Memories of George Brown
Jack J L Jones
With some comrades before the Battle of the Ebro, Spain, 1938.
I knew George Brown very well in the early to mid 1930's. Whilst I was a very active trade unionist and later a Labour Party councillor in Liverpool, he was the District Organiser of the Communist Party in Manchester. We had many contacts and meetings through the Trades Council and other bodies and organisations on the Left in those closely related big industrial cities where unemployment was rife.
I respected him greatly for his fine upright character, his speaking abilities and his Irish charm and his dedication to the cause. A strikingly fine man in every way. Although I was not a member of the Communist Party we shared many ideas and ideals together for a better kind of society and it was the General Strike of '26 that had got us both involved in politics. I also knew his brother Bob Brown very well, he joined me on the 1934 National Hunger March to London.

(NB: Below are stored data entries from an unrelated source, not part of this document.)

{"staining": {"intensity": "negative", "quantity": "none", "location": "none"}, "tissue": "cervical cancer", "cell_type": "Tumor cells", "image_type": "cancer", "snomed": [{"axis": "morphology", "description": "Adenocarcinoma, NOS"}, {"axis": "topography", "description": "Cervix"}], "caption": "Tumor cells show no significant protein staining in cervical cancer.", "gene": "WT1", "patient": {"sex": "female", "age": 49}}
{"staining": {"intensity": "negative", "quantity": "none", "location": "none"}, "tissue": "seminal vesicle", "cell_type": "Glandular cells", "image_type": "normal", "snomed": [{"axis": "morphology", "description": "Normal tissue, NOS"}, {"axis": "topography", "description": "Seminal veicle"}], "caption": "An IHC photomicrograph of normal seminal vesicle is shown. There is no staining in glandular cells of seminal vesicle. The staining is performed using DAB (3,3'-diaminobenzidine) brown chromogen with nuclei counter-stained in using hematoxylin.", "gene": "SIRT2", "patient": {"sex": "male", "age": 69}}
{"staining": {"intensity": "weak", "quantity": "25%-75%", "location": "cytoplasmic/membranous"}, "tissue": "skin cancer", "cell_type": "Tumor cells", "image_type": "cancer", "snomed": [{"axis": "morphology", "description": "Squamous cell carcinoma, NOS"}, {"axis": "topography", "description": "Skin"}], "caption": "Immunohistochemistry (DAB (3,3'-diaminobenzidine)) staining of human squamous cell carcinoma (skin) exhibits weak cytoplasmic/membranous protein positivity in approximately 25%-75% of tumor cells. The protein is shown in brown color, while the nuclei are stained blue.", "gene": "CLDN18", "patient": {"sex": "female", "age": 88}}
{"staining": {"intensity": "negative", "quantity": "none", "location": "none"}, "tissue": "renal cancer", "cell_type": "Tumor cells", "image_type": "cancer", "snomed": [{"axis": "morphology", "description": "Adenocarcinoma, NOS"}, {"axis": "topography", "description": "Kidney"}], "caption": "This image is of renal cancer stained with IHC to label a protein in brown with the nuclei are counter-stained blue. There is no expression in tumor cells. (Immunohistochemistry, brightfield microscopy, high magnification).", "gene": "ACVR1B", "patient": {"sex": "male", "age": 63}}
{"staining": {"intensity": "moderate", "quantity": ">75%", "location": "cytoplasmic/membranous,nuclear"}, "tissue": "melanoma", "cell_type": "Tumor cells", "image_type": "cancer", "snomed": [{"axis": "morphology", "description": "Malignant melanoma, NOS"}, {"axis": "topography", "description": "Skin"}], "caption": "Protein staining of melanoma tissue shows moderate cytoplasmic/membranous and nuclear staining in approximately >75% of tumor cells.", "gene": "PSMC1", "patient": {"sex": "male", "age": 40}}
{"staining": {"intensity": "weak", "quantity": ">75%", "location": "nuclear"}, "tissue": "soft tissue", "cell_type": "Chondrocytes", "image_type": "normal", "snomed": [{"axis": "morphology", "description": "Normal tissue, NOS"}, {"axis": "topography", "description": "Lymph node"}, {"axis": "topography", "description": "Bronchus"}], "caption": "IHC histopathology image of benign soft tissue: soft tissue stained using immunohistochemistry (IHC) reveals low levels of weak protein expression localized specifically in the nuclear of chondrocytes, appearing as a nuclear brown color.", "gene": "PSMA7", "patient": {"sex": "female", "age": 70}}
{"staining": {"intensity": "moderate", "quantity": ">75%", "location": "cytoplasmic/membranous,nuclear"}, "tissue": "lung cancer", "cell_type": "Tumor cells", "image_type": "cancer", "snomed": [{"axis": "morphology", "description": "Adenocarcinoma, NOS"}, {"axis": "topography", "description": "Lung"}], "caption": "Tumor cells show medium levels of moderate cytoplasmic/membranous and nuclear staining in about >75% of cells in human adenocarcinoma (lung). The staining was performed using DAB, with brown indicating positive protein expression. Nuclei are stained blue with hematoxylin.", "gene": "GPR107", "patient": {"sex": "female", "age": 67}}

George got married to Evelyn very shortly before the outbreak of the war in Spain. I had met her with him previously and also greatly admired her as a stalwart activist against the rise of Fascism, she was after all arrested for fighting Mosley's thugs in Manchester, and also bravely aided people to escape Hitler's Germany. George like myself, with his influential position, became early on a recruiter for the International Brigade, encouraging young men to go out and fight in the defence of the Republic against Franco, and indeed Hitler and Mussolini who were supporting that terrible Fascist invasion. Shortly thereafter he felt overwhelmingly that he himself had to go. Sadly leaving Evelyn only months into their marriage, but undoubtedly with her full belief and support behind him.
He quickly gained a great reputation in the Brigade in Spain with his concern for the welfare of his comrades and his position as Commissar. It wasn't long before he was fighting on the front line in one of the great battles to save Madrid at Brunete. There he was shot and killed by fascist troops who had used civilians as cover. A terrible blow to his family and friends and most especially Evelyn.
Later that year I myself volunteered and led a group of comrades over the Pyrenees to eventually fight at the Battle of the Ebro, where I was wounded. Repatriated to recover I met up again with Evelyn and together we did what we could to aid the starving Spanish people - especially organising a great food-ship campaign - and with our mutual feelings love and respect for the memory of George were quickly drawn together and married.The rest is history as they say - but George was with us in spirit as a great comrade and guiding light throughout our long and active 60 years of marriage and no greater friend or inspiration could one have had.